IVA sulla nautica da diporto: CM 43/E/2011

Fonte: Fisco Oggi

Autore: Redazione Fisco Oggi

Data: 29/09/2011

Le unità da diporto nelle acque UE
Le percentuali forfetarie IVA previste per il presunto utilizzo delle imbarcazioni da diporto nelle acque territoriali comunitarie ([download id=”6709″]), si possono applicare sia ai corrispettivi di locazione (noleggio e simili) a breve termine, sia nel caso in cui la locazione (noleggio e simili) non sia a breve termine (art. 7-quater lett. e), art. 7-sexties lettera e), DPR 633/1972). È il primo dei chiarimenti forniti dall’Agenzia delle Entrate con [download id=”6711″].

IVA sul noleggio a breve termine
Sulla territorialità delle prestazioni di servizi ai fini IVA, l’Agenzia risponde, poi, a due quesiti sul noleggio a breve termine delle imbarcazioni.

▸ **DATI GREZZI**:

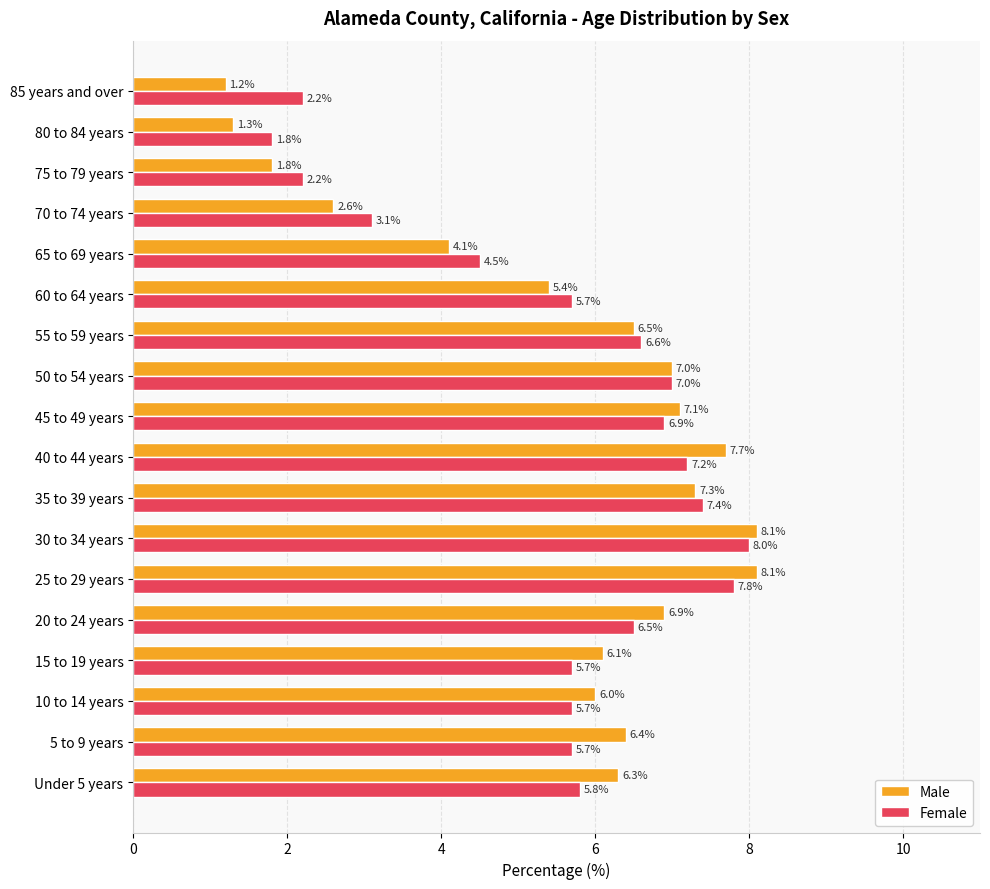

What is the average value of the Male series?

5.6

▸ **CONSEGNA**: Indica se ciascuna affermazione concorda con il brano sull'IVA per la nautica da diporto, rispondendo sì o no e citando alla lettera le parole del brano che lo stabiliscono. (a) Le percentuali forfetarie IVA si applicano soltanto alla locazione a breve termine. (b) I chiarimenti sono stati forniti dall'Agenzia delle Entrate. (c) L'Agenzia risponde a due quesiti sul noleggio a breve termine delle imbarcazioni. Le righe non hanno alcun legame con il brano sull'IVA per la nautica da diporto.

▸ **RISPOSTA**:
(a) No: «si possono applicare sia ai corrispettivi di locazione (noleggio e simili) a breve termine, sia nel caso in cui la locazione (noleggio e simili) non sia a breve termine»
(b) Sì: «È il primo dei chiarimenti forniti dall’Agenzia delle Entrate»
(c) Sì: «l’Agenzia risponde, poi, a due quesiti sul noleggio a breve termine delle imbarcazioni»